ABOUT THIS EXERCISE:
Reproduce each of the following lines verbatim, in the same order and with the same line breaks.

DATA FOR THE TASK Block Start

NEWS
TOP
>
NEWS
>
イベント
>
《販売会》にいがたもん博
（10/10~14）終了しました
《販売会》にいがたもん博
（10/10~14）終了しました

DATA FOR THE TASK Block End

SOLUTION BELOW:
NEWS
TOP
>
NEWS
>
イベント
>
《販売会》にいがたもん博
（10/10~14）終了しました
《販売会》にいがたもん博
（10/10~14）終了しました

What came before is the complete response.